* * *
—
Most people don’t have to think about what their faces mean the way I do. Your face in the mirror, reflected back at you, most people don’t even know what it looks like anymore. That thing on the front of your head, you’ll never see it, like you’ll never see your own eyeball with your own eyeball, like you’ll never smell what you smell like, but me, I know what my face looks like. I know what it means. My eyes droop like I’m fucked up, like I’m high, and my mouth hangs open all the time. There’s too much space between each of the parts of my face—eyes, nose, mouth, spread out like a drunk slapped it on reaching for another drink. People look at me then look away when they see I see them see me. That’s the Drome too. My power and curse. The Drome is my mom and why she drank, it’s the way history lands on a face, and all the ways I made it so far despite how it has fucked with me since the day I found it there on the TV, staring back at me like a fucking villain.
* * *
—
I’m twenty-one now, which means I can drink if I want. I don’t though. The way I see it, I got enough when I was a baby in my mom’s stomach. Getting drunk in there, a drunk fucking baby, not even a baby, a little fucking tadpole thing, hooked up to a cord, floating in a stomach.
* * *
—
They told me I’m stupid. Not like that, they didn’t say that, but I basically failed the intelligence test. The lowest percentile. That bottom rung. My friend Karen told me they got all kinds of intelligences. She’s my counselor I still see once a week over at the Indian Center—I was at first mandated to go after the incident with Mario in kindergarten. Karen told me I don’t have to worry about what they try to tell me about intelligence. She said people with FAS are on a spectrum, have a wide range of intelligences, that the intelligence test is biased, and that I got strong intuition and street smarts, that I’m smart where it counts, which I already knew, but when she told me it felt good, like I didn’t really know it until she said it like that.

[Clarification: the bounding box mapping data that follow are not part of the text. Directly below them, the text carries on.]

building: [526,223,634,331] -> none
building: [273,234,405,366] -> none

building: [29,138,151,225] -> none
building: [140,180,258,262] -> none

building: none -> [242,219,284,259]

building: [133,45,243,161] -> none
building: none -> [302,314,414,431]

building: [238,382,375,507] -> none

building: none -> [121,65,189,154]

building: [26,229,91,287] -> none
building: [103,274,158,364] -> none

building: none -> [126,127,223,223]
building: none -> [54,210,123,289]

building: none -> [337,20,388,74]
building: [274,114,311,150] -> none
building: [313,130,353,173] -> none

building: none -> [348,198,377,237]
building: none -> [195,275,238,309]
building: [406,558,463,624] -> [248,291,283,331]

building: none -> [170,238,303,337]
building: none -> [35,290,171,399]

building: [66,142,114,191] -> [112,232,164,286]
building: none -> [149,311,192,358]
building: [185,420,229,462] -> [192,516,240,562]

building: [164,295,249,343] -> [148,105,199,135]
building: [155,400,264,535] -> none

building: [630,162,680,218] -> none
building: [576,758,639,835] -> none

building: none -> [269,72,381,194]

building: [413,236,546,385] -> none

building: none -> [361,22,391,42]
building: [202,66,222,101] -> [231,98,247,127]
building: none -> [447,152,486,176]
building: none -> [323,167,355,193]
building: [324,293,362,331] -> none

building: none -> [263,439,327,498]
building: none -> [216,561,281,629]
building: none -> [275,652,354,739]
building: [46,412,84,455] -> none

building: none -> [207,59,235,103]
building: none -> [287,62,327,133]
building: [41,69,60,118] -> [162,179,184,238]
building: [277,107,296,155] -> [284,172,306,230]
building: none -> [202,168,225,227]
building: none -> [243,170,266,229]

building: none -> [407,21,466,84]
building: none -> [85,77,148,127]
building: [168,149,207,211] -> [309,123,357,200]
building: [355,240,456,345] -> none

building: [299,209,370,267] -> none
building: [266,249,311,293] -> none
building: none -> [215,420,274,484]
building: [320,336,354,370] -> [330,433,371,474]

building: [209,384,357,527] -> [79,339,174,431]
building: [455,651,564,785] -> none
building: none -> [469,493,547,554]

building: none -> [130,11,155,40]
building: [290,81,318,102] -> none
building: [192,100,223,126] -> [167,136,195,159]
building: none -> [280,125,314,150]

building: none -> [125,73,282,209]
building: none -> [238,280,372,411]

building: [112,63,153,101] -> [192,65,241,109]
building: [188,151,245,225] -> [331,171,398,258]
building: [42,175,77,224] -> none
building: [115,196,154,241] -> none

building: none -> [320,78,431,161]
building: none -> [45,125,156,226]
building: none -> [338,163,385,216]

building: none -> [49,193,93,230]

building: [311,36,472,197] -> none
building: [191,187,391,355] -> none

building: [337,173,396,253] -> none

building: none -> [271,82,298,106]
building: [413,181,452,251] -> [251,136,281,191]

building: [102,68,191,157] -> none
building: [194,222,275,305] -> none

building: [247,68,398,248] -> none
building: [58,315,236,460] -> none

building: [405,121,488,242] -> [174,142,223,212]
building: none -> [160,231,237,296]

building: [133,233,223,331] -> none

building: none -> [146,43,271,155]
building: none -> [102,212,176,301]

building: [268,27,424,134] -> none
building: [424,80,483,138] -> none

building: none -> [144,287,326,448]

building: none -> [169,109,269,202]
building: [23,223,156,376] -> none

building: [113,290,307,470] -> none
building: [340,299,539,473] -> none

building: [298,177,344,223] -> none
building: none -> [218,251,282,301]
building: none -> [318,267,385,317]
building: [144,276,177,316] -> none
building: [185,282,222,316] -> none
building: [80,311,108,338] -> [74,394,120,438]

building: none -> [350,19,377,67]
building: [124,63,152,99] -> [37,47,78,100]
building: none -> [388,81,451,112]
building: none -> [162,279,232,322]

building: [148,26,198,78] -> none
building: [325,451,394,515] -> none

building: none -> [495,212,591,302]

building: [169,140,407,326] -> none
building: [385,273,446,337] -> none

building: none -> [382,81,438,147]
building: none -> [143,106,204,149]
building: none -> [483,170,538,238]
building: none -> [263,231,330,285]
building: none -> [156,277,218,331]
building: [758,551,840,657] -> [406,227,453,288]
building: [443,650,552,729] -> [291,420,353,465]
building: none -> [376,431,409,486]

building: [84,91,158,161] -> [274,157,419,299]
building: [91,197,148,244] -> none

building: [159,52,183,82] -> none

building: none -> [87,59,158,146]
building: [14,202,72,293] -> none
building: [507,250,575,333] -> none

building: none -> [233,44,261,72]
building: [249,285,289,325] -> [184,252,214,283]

I’m smart, like: I know what people have in mind. What they mean when they say they mean another thing. The Drome taught me to look past the first look people give you, find that other one, right behind it. All you gotta do is wait a second longer than you normally do and you can catch it, you can see what they got in mind back there. I know if someone’s selling around me. I know Oakland. I know what it looks like when somebody’s trying to come up on me, like when to cross the street, and when to look at the ground and keep walking. I know how to spot a scaredy-cat too. That one’s easy. They wear that shit like there’s a sign in their hands, the sign says: Come Get Me. They look at me like I already did some shit, so I might as well do the shit they’re looking at me like that for.
* * *
—
Maxine told me I’m a medicine person. She said people like me are rare, and that when we come along, people better know we look different because we are different. To respect that. I never got no kind of respect from nobody, though, except Maxine. She tells me we’re Cheyenne people. That Indians go way back with the land. That all this was once ours. All this. Shit. They must not’ve had street smarts back then. Let them white men come over here and take it from them like that. The sad part is, all those Indians probably knew but couldn’t do anything about it. They didn’t have guns. Plus the diseases. That’s what Maxine said. Killed us with their white men’s dirt and diseases, moved us off our land, moved us onto some shit land you can’t grow fucking shit on. I would hate it if I got moved outta Oakland, because I know it so well, from West to East to Deep East and back, on bike or bus or BART. It’s my only home. I wouldn’t make it nowhere else.
* * *
—
Sometimes I ride my bike all over Oakland just to see it, the people, all its different hoods. With my headphones on, listening to MF Doom, I can ride all day. The MF stands for Metal Face. He’s my favorite rapper. Doom wears a metal mask and calls himself a villain. Before Doom, I didn’t know nothing but what came on the radio. Somebody left their iPod on the seat in front of me on the bus. Doom was the only music on there. I knew I liked him when I heard the line “Got more soul than a sock with a hole.” What I liked is that I understood all the meanings to it right away, like instantly. It meant soul, like having a hole in a sock gives the sock character, means it’s worn through, gives it a soul, and also like the bottom of your foot showing through, to the sole of your foot. It was a small thing, but it made me feel like I’m not stupid. Not slow. Not bottom rung. And it helped because the Drome’s what gives me my soul, and the Drome is a face worn through.